Collected data
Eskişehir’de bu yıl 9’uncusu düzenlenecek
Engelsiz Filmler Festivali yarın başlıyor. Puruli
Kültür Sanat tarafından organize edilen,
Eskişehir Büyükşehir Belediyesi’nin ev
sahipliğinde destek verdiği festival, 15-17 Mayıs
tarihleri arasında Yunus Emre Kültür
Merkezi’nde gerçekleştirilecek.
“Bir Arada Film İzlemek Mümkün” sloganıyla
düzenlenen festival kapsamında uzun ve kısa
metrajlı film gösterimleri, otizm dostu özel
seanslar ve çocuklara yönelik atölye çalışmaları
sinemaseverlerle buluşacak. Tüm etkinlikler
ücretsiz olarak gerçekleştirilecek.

# Problem description:
Look through the data above. Each line containing the word "gerçekleştirilecek" needs to be copied.

# Exercise solution:
Merkezi’nde gerçekleştirilecek.
ücretsiz olarak gerçekleştirilecek.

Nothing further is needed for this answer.